Anyway, I was pretty happy about the memory usage I saw while developing, but during actual use I was…disappointed.

Some memory usage statistics from Stimmtausch versus TinyFugue

That’s…a lot of memory. Now, as noted, this is on a fairly small machine, with only 2GB of RAM. Still, that means that Stimmtausch is using 10% of it! What the hellll…

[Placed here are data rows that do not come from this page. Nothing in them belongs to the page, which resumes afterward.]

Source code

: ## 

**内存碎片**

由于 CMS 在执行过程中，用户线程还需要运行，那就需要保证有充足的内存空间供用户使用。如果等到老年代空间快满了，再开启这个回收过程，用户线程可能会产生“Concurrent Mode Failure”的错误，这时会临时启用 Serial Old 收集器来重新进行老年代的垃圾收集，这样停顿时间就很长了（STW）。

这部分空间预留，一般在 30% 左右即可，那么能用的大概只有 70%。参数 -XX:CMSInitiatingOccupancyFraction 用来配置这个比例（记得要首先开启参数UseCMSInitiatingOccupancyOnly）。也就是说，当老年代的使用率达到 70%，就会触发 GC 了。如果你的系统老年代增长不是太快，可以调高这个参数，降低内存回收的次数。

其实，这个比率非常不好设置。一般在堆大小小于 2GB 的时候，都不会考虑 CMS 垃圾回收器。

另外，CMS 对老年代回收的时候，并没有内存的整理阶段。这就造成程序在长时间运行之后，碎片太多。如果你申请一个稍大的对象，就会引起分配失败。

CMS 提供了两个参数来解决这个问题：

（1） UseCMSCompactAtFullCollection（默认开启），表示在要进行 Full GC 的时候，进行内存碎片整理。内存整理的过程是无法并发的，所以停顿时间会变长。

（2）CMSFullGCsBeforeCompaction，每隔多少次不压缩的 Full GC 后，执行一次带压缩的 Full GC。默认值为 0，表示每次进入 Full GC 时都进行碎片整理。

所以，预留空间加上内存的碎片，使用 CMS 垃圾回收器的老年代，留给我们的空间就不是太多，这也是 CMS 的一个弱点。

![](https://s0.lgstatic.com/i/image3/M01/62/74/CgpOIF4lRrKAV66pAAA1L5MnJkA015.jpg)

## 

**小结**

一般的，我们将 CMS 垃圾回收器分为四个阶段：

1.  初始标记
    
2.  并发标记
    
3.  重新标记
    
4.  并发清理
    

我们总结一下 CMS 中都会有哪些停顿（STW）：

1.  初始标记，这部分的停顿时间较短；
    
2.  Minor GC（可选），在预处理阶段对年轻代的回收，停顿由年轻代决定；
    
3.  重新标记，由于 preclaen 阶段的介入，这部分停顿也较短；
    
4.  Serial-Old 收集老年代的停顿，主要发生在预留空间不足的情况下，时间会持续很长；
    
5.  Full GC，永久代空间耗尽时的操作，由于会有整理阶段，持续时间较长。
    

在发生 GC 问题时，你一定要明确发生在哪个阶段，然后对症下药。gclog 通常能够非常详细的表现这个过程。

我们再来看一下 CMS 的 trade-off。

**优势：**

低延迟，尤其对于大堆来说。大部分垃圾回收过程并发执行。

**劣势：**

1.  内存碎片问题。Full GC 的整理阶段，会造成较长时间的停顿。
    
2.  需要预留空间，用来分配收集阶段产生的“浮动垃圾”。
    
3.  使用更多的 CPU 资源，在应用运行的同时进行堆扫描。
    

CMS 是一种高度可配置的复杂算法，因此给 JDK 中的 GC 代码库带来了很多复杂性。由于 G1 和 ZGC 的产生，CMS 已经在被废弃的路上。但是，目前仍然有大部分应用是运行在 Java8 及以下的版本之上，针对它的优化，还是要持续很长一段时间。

No surprise that Go programs can be big

Now, it’s no surprise that Go programs can be big. Go eschews static dependencies for including everything it needs in the binary. This makes them eminently portable (and, indeed, one could simply download the binary of Stimmtausch and run it on basically any machine; all the installers do is drop the binary and global config files in the right locations), but also increases the size of the binary. TinyFugue, on the other hand, is written in C, which is much, much smaller. This also means that it should use a much smaller memory footprint, but not 100 times less memory, certainly.

Profiling in progress

So I’ve been doing some digging. There are a few big culprits right away. Regular expressions are taking up quite a bit of memory. No real surprise, I suppose; even the TinyFugue authors warn of having too many triggers. Still, I’m learning this profiling tool, so I’ve got some questions about what’s actually going on behind the scenes. It could be that the numbers for regular expressions are counted once during compilation (where they take up a large amount of memory) and then left in there; that is, even though the regexp numbers are high in the profile, they could actually be using a very small amount of memory in reality. I don’t know when regexp.(*bitState).reset() occurs, after all. There’s a lot of data to sort through:

The profile graph in a browser window

Another large number comes from gotui, which draws the terminal interface, taking up 740KB, however only 112KB of that belongs to termbox-go, which handles the actual drawing portion, as opposed to the views, which is what gotui is for. Of note is the 88KB spent on the wordWrap function that I added to gotui. I should probably rethink some of the logic there; it uses some regular expressions where it maybe could avoid them. Ah well.

Another suspected culprit with gotui is the output buffer. Rather than maintain a certain size, it contains all lines written to it, while the internal history buffer only contains 10,000 (or whatever you set it to in config). This could get big. An easy test for this is to redraw the output buffer with ^L, which clears it of all lines and then redraws from the history buffer (meaning it gets at most 10,000 lines). Let me do that now…nope. Huh!

Anyway, I’m just thinking out loud, at this point. I have a few more potential problem spots (e.g: reading from the FIFO), but I need to do some digging here!

Update!

Turns out it is the regular expressions being run (as opposed to compiled) that’s using memory; you can see here that it’s Trigger.Run() that’s calling the reset() mentioned above.